[Items from a data source]
━━━━━━━━━━━━━━━━━━━━━━━━━━━━━━

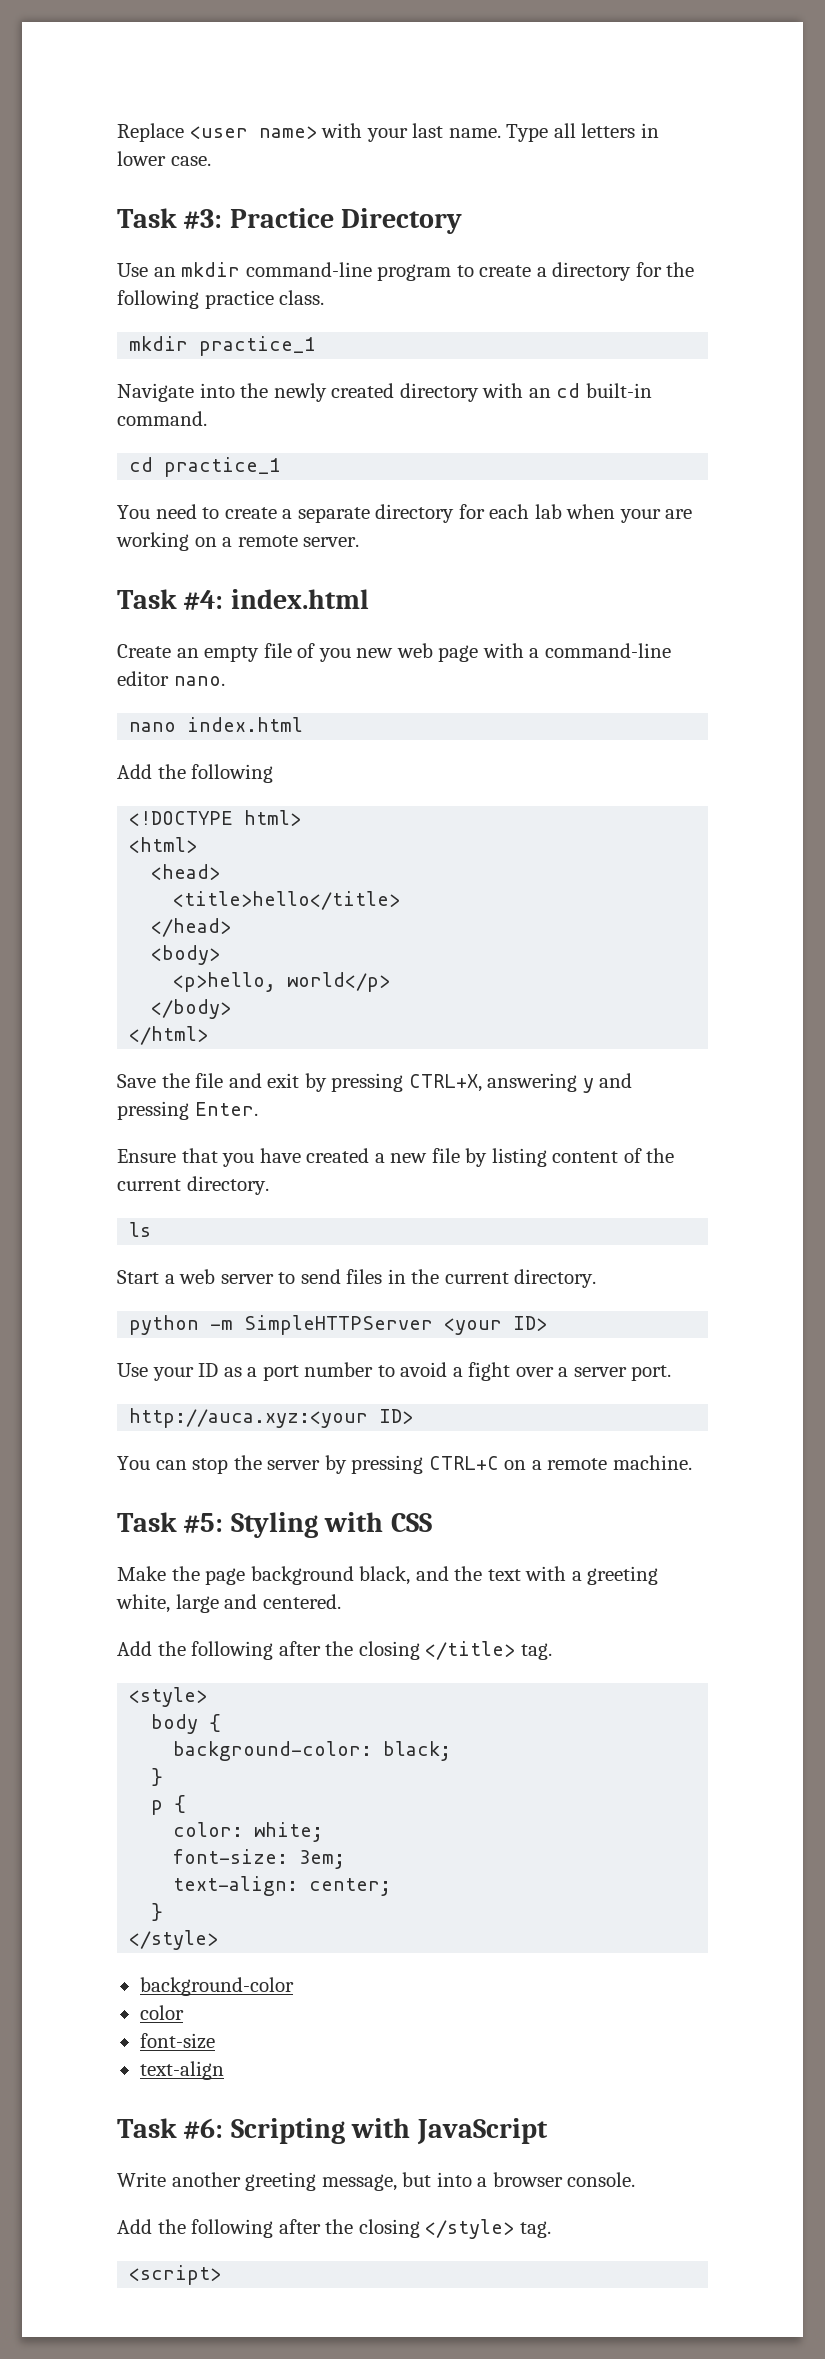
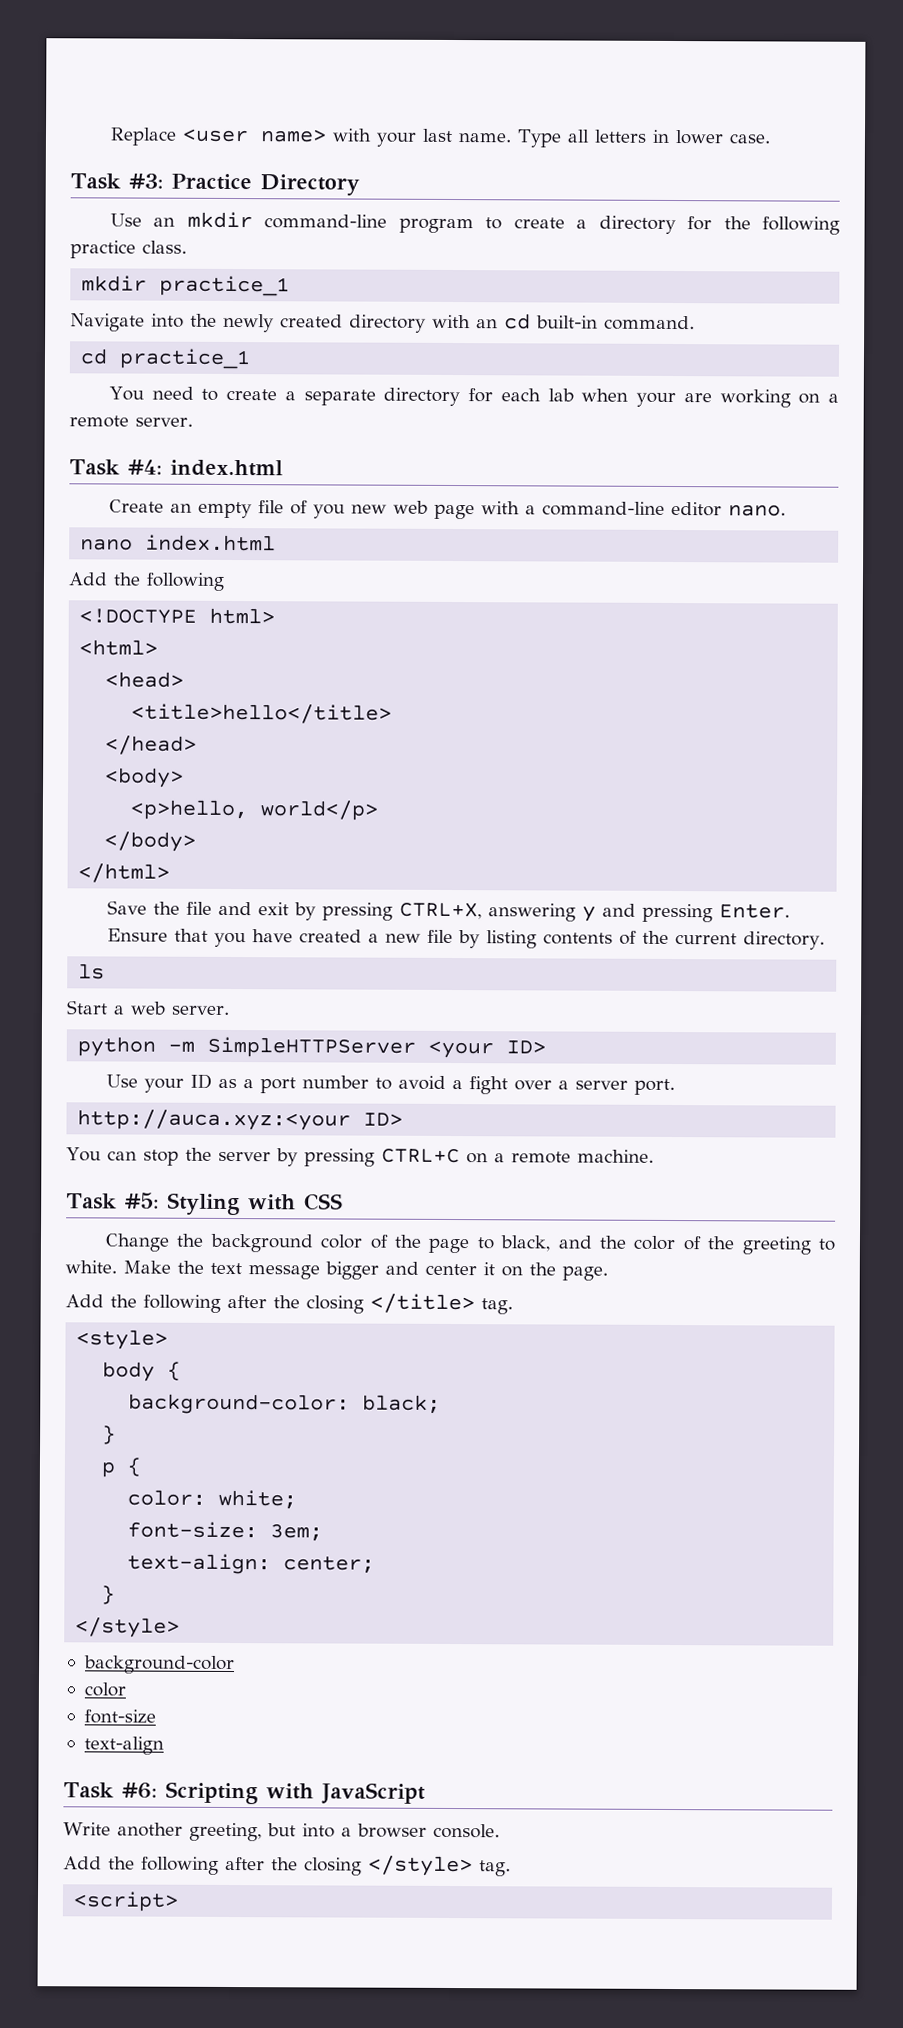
[552,1151,619,1163] content -> [542,932,613,945] contents
[220,1269,597,1288] server to send files in the current directory. -> [171,1005,230,1015] server.
[117,1566,166,1581] Make -> [104,1233,388,1253] Change the background color of
[250,1566,354,1585] background -> [476,1237,494,1250] to
[487,1566,659,1585] [116,1594,341,1613] text with a greeting white, large and centered. -> [633,1235,835,1255] [65,1260,608,1281] color of the greeting to white. Make the text message bigger and center it on the page.
[245,2172,397,2191] greeting message, -> [188,1822,262,1842] greeting,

━━━━━━━━━━━━━━━━━━━━━━━━━━━━━━

PROBLEM TO SOLVE => Images aside, return each entry above precisely as it stands.

TASK ANSWER =>
[552,1151,619,1163] content -> [542,932,613,945] contents
[220,1269,597,1288] server to send files in the current directory. -> [171,1005,230,1015] server.
[117,1566,166,1581] Make -> [104,1233,388,1253] Change the background color of
[250,1566,354,1585] background -> [476,1237,494,1250] to
[487,1566,659,1585] [116,1594,341,1613] text with a greeting white, large and centered. -> [633,1235,835,1255] [65,1260,608,1281] color of the greeting to white. Make the text message bigger and center it on the page.
[245,2172,397,2191] greeting message, -> [188,1822,262,1842] greeting,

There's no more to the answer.